WRITTEN TASK - Edit the entries below, starting at the first line and ending at the line that contains "(2007-2015);", so that "Haushälterin" becomes "Köchin". Return only those lines, with nothing else altered.

GIVEN ENTRIES -
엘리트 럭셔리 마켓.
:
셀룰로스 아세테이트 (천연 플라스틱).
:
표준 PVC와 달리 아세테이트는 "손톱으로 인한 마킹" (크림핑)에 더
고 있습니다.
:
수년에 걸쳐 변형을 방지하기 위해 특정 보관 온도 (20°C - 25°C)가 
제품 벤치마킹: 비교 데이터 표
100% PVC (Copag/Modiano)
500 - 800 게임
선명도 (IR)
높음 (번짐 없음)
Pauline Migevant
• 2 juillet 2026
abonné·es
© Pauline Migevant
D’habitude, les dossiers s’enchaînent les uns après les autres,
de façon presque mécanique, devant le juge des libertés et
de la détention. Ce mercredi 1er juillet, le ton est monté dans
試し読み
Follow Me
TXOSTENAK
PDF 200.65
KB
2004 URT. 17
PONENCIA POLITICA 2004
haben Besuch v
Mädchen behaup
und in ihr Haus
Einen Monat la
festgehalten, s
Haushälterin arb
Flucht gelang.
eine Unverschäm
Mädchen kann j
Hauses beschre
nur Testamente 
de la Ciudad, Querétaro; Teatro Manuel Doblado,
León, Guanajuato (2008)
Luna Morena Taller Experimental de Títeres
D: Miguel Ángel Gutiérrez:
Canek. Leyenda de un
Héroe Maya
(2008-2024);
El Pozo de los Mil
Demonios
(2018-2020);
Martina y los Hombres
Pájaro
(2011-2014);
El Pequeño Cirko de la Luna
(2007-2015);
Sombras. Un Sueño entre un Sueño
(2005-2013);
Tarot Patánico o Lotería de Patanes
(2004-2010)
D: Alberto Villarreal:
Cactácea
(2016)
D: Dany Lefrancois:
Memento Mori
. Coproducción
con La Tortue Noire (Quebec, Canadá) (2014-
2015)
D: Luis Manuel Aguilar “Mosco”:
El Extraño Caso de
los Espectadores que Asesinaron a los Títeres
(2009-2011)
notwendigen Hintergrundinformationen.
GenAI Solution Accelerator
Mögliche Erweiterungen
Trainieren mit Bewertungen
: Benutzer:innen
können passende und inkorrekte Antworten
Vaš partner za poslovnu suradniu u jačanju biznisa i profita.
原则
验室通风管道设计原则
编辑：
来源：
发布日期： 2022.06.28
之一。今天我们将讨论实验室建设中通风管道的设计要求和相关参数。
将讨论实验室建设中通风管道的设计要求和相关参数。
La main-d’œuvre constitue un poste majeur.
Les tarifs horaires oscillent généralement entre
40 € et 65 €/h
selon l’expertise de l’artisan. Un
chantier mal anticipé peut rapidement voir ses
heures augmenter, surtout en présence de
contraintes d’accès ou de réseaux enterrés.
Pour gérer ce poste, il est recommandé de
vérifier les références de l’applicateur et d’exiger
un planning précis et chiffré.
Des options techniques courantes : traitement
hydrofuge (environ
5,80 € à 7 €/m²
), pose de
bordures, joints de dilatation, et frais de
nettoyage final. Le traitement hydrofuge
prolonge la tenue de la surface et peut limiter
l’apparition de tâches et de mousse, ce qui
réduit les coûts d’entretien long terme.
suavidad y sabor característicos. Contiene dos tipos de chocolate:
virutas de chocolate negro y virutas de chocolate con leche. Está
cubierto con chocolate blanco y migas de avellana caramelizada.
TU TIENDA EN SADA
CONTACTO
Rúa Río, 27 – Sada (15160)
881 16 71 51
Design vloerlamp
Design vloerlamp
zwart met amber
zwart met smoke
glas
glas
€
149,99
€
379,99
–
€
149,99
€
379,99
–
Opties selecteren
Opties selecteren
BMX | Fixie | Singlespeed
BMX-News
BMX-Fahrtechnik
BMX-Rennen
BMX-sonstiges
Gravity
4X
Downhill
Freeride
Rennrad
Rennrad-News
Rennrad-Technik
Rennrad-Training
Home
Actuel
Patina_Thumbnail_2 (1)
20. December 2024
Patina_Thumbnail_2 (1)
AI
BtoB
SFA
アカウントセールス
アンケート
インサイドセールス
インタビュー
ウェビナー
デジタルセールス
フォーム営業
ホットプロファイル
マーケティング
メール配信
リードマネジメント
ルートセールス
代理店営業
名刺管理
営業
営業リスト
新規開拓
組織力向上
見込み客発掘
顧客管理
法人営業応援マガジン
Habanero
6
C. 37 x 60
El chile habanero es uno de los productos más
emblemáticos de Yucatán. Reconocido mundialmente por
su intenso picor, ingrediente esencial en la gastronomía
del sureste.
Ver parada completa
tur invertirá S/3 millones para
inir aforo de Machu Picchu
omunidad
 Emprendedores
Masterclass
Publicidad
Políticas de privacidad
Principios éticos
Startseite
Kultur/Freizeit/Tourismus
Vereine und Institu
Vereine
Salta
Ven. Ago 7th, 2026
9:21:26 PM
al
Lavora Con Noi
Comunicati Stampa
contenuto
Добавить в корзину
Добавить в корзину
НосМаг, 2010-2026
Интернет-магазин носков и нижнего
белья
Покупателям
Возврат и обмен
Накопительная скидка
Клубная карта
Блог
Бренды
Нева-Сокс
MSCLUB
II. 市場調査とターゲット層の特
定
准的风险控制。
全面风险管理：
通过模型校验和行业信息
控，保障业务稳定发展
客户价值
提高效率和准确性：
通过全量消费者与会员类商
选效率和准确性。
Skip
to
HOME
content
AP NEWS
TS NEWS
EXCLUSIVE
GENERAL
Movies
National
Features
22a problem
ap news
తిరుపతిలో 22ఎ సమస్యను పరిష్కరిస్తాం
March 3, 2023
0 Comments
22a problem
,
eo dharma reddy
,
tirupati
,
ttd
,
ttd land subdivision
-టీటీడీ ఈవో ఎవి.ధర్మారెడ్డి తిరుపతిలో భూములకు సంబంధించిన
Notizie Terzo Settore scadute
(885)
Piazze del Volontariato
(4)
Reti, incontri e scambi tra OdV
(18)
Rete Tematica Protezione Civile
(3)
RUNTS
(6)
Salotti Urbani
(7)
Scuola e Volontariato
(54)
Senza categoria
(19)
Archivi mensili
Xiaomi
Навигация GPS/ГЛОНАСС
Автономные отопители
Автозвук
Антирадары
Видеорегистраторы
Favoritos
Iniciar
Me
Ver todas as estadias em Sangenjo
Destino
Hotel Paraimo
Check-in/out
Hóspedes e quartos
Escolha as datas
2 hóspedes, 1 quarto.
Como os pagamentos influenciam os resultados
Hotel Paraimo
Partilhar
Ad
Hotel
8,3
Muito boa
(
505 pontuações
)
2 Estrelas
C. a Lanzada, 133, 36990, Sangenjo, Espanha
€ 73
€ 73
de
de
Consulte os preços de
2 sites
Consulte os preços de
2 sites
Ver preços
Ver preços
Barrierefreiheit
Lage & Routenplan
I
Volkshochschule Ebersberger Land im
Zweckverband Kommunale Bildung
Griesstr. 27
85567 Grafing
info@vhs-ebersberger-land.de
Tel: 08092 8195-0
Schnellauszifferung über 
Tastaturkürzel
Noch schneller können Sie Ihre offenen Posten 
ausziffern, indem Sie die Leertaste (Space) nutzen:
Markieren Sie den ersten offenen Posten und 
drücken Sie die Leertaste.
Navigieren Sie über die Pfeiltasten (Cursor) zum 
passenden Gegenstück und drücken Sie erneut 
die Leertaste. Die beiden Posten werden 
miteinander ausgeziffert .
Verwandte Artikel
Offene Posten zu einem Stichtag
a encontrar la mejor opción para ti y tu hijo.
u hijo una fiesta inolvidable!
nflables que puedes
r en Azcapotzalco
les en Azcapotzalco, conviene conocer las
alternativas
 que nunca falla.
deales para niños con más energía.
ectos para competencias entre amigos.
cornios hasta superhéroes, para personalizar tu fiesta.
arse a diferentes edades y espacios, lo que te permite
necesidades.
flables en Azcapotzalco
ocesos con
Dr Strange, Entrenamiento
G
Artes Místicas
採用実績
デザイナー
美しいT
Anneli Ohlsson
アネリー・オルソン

REPLY TO THE TASK -
엘리트 럭셔리 마켓.
:
셀룰로스 아세테이트 (천연 플라스틱).
:
표준 PVC와 달리 아세테이트는 "손톱으로 인한 마킹" (크림핑)에 더
고 있습니다.
:
수년에 걸쳐 변형을 방지하기 위해 특정 보관 온도 (20°C - 25°C)가 
제품 벤치마킹: 비교 데이터 표
100% PVC (Copag/Modiano)
500 - 800 게임
선명도 (IR)
높음 (번짐 없음)
Pauline Migevant
• 2 juillet 2026
abonné·es
© Pauline Migevant
D’habitude, les dossiers s’enchaînent les uns après les autres,
de façon presque mécanique, devant le juge des libertés et
de la détention. Ce mercredi 1er juillet, le ton est monté dans
試し読み
Follow Me
TXOSTENAK
PDF 200.65
KB
2004 URT. 17
PONENCIA POLITICA 2004
haben Besuch v
Mädchen behaup
und in ihr Haus
Einen Monat la
festgehalten, s
Köchin arb
Flucht gelang.
eine Unverschäm
Mädchen kann j
Hauses beschre
nur Testamente 
de la Ciudad, Querétaro; Teatro Manuel Doblado,
León, Guanajuato (2008)
Luna Morena Taller Experimental de Títeres
D: Miguel Ángel Gutiérrez:
Canek. Leyenda de un
Héroe Maya
(2008-2024);
El Pozo de los Mil
Demonios
(2018-2020);
Martina y los Hombres
Pájaro
(2011-2014);
El Pequeño Cirko de la Luna
(2007-2015);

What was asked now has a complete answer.